Neither appeared perturbed in the least. Your father and Mrs. Hubbard linked arms—the fashion in which they always walked the deck—and stood apparently wondering what to do. I passed him with a baby which I was taking to a lifeboat when he said, 'Well, Jack, they have got us. They are a damn sight worse than I ever thought they were.'
They did not move very far away from where they originally stood. As I moved to the other side of the ship, in preparation for a jump when the right moment came, I called to him, 'What are you going to do?' and he just shook his head, while Mrs. Hubbard smiled and said, 'There does not seem to be anything to do.'
The expression seemed to produce action on the part of your father, for then he did one of the most dramatic things I ever saw done. He simply turned with Mrs. Hubbard and entered a room on the top deck, the door of which was open, and closed it behind him.
It was apparent that his idea was that they should die together, and not risk being parted on going into the water.
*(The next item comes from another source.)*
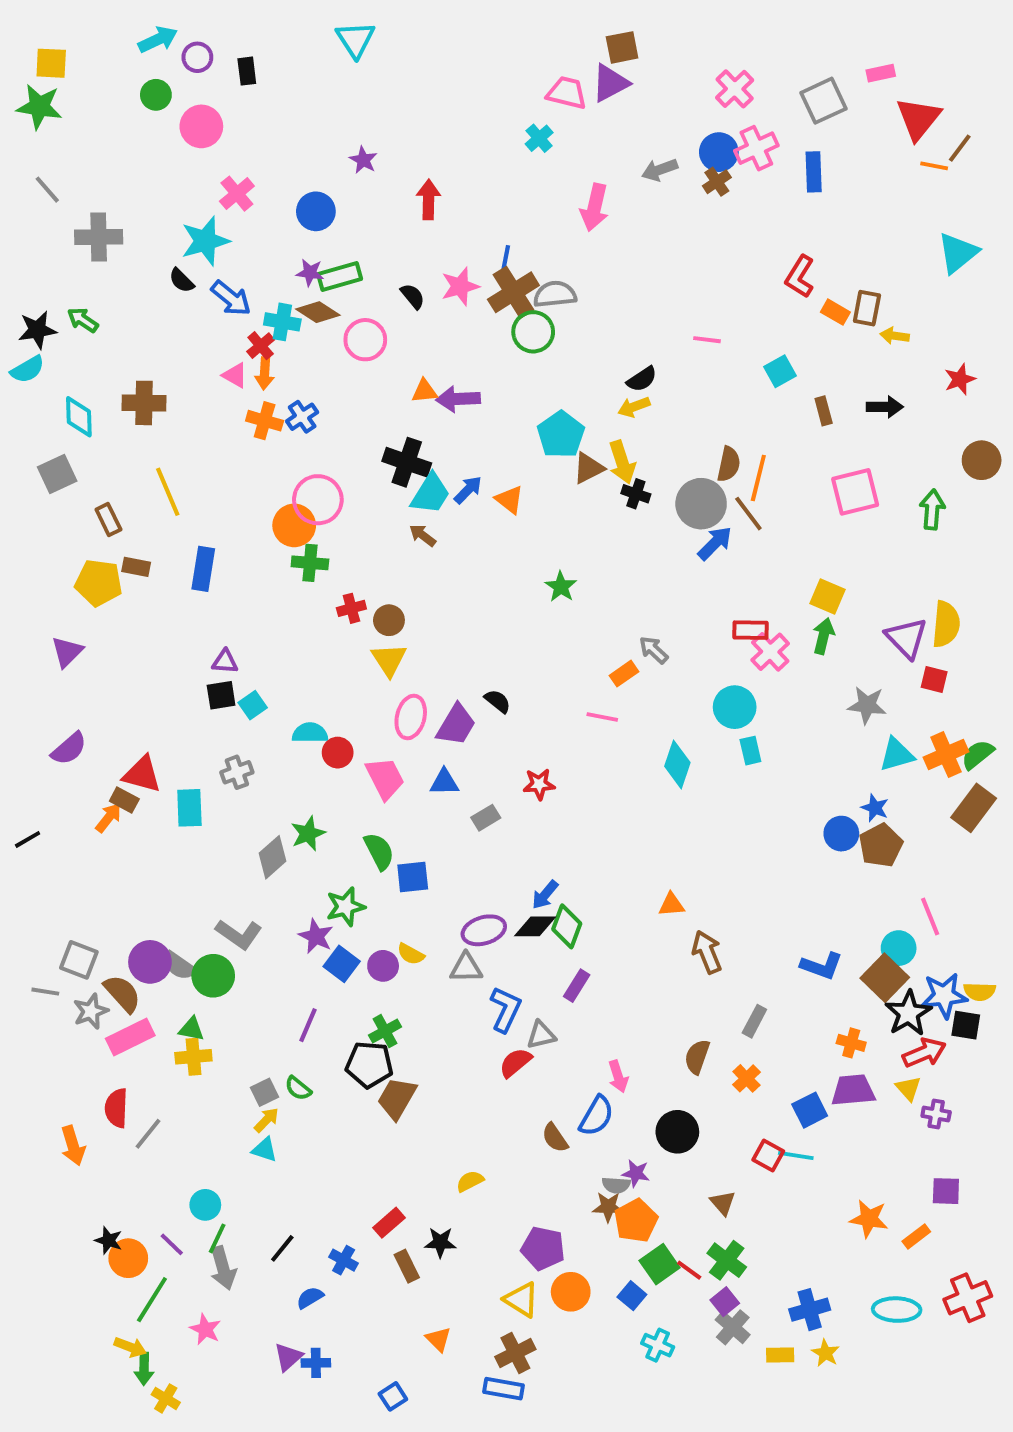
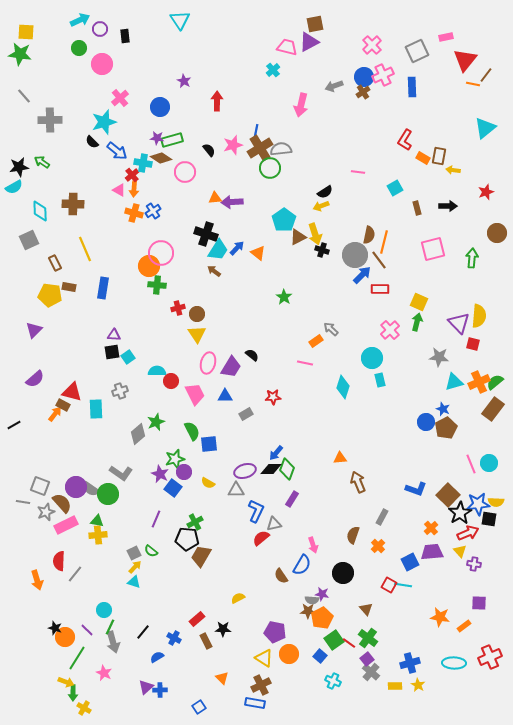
red rectangle: (750, 630) -> (380, 289), moved
cyan circle: (899, 948) -> (489, 463), moved
purple circle: (383, 966) -> (184, 472), moved
orange cross: (851, 1043) -> (431, 528), turned 32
The Roycroft Shops, run by Hubbard's son, Elbert Hubbard II, operated until 1938.
Posthumous renown
Owing to his prolific publications, Hubbard was a renowned figure in his day. Contributors to a 360-page book published by Roycrofters and entitled In Memoriam: Elbert and Alice Hubbard included such luminaries as meat-packing magnate J. Ogden Armour, business theorist and Babson College founder Roger Babson, botanist and horticulturalist Luther Burbank, seed-company founder W. Atlee Burpee, ketchup magnate Henry J. Heinz, National Park Service founder Franklin Knight Lane, success writer Orison Swett Marden, inventor of the modern comic strip Richard F. Outcault, poet James Whitcomb Riley, Nobel Peace Prize recipient Elihu Root, evangelist Billy Sunday, political leader Booker T. Washington, and poet Ella Wheeler Wilcox. Hubbard is an ancestor of singer Brodie Foster Hubbard. Another book which was written by Mr. Hubbard is entitled "Health and Wealth". It was published in 1908 and includes many short truisms that are in line with the Truth movement and Transcendentalists concerning using intelligence to rid one of fear and, thus, to bring the body back to health and happiness which leads to true wealth through service to others.